* Work required *
Can you copy the entries below word for word, from the start through the line containing "Afyonkarahisar'ın tanınan ismi", with that line included?

Entries from a data source
════════════════

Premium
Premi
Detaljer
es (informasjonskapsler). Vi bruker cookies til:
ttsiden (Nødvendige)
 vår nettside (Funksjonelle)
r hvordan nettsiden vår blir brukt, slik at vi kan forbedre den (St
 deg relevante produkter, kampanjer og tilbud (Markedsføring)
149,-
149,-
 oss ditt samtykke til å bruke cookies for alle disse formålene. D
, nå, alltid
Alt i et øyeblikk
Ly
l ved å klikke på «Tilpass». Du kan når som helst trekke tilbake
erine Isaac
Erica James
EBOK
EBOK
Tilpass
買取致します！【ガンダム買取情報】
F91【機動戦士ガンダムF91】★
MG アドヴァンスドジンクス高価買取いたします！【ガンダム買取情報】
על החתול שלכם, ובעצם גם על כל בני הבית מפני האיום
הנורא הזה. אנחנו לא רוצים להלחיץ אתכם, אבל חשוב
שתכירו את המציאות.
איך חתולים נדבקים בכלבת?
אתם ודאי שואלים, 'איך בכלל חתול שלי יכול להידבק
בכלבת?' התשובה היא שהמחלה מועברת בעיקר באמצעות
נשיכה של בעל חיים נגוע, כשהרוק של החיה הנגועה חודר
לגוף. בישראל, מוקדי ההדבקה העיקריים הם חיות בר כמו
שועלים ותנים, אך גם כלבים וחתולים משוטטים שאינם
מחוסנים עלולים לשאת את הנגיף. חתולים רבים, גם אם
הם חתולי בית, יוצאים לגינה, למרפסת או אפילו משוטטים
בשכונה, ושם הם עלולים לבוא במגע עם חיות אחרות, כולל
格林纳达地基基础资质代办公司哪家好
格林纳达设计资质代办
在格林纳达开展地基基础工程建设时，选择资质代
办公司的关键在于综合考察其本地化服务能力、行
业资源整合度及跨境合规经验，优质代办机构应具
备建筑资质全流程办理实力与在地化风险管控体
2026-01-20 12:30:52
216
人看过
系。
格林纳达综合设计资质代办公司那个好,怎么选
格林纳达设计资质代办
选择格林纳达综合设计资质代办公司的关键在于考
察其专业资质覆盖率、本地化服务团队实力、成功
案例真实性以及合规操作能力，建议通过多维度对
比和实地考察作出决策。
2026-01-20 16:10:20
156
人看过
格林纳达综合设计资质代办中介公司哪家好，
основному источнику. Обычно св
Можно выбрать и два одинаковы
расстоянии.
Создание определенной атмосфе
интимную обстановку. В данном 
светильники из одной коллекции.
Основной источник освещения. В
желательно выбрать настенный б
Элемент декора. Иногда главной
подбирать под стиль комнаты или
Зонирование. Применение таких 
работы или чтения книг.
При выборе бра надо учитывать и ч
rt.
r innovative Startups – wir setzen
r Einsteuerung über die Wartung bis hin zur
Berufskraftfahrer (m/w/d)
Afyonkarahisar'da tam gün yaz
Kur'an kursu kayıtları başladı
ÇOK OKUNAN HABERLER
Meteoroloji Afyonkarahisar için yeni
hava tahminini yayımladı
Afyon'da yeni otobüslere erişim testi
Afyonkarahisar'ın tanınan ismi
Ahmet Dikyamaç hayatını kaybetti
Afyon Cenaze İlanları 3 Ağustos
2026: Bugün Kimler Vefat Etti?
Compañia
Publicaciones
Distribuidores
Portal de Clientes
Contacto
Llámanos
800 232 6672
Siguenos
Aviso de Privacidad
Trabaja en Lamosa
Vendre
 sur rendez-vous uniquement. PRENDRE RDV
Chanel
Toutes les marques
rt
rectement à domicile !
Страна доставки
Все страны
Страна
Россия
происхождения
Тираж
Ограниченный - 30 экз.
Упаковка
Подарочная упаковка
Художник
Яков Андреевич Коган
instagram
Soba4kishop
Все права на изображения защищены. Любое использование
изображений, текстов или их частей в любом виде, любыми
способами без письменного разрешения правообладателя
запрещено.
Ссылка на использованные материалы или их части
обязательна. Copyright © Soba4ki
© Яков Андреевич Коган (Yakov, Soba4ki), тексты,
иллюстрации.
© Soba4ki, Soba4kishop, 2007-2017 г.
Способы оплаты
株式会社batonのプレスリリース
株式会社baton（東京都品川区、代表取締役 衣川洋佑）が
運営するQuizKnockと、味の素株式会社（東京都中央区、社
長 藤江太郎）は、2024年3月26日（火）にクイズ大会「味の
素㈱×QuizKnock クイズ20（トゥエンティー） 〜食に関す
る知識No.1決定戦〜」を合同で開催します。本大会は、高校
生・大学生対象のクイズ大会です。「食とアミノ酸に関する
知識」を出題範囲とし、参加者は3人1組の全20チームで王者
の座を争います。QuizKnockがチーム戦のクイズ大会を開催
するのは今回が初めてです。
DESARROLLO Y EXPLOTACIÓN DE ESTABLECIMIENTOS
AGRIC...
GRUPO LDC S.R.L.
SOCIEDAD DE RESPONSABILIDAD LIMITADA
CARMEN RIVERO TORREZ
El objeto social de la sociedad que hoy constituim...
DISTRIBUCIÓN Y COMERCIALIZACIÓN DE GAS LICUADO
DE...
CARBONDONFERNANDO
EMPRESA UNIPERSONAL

════════════════

* Answer for the task *
Premium
Premi
Detaljer
es (informasjonskapsler). Vi bruker cookies til:
ttsiden (Nødvendige)
 vår nettside (Funksjonelle)
r hvordan nettsiden vår blir brukt, slik at vi kan forbedre den (St
 deg relevante produkter, kampanjer og tilbud (Markedsføring)
149,-
149,-
 oss ditt samtykke til å bruke cookies for alle disse formålene. D
, nå, alltid
Alt i et øyeblikk
Ly
l ved å klikke på «Tilpass». Du kan når som helst trekke tilbake
erine Isaac
Erica James
EBOK
EBOK
Tilpass
買取致します！【ガンダム買取情報】
F91【機動戦士ガンダムF91】★
MG アドヴァンスドジンクス高価買取いたします！【ガンダム買取情報】
על החתול שלכם, ובעצם גם על כל בני הבית מפני האיום
הנורא הזה. אנחנו לא רוצים להלחיץ אתכם, אבל חשוב
שתכירו את המציאות.
איך חתולים נדבקים בכלבת?
אתם ודאי שואלים, 'איך בכלל חתול שלי יכול להידבק
בכלבת?' התשובה היא שהמחלה מועברת בעיקר באמצעות
נשיכה של בעל חיים נגוע, כשהרוק של החיה הנגועה חודר
לגוף. בישראל, מוקדי ההדבקה העיקריים הם חיות בר כמו
שועלים ותנים, אך גם כלבים וחתולים משוטטים שאינם
מחוסנים עלולים לשאת את הנגיף. חתולים רבים, גם אם
הם חתולי בית, יוצאים לגינה, למרפסת או אפילו משוטטים
בשכונה, ושם הם עלולים לבוא במגע עם חיות אחרות, כולל
格林纳达地基基础资质代办公司哪家好
格林纳达设计资质代办
在格林纳达开展地基基础工程建设时，选择资质代
办公司的关键在于综合考察其本地化服务能力、行
业资源整合度及跨境合规经验，优质代办机构应具
备建筑资质全流程办理实力与在地化风险管控体
2026-01-20 12:30:52
216
人看过
系。
格林纳达综合设计资质代办公司那个好,怎么选
格林纳达设计资质代办
选择格林纳达综合设计资质代办公司的关键在于考
察其专业资质覆盖率、本地化服务团队实力、成功
案例真实性以及合规操作能力，建议通过多维度对
比和实地考察作出决策。
2026-01-20 16:10:20
156
人看过
格林纳达综合设计资质代办中介公司哪家好，
основному источнику. Обычно св
Можно выбрать и два одинаковы
расстоянии.
Создание определенной атмосфе
интимную обстановку. В данном 
светильники из одной коллекции.
Основной источник освещения. В
желательно выбрать настенный б
Элемент декора. Иногда главной
подбирать под стиль комнаты или
Зонирование. Применение таких 
работы или чтения книг.
При выборе бра надо учитывать и ч
rt.
r innovative Startups – wir setzen
r Einsteuerung über die Wartung bis hin zur
Berufskraftfahrer (m/w/d)
Afyonkarahisar'da tam gün yaz
Kur'an kursu kayıtları başladı
ÇOK OKUNAN HABERLER
Meteoroloji Afyonkarahisar için yeni
hava tahminini yayımladı
Afyon'da yeni otobüslere erişim testi
Afyonkarahisar'ın tanınan ismi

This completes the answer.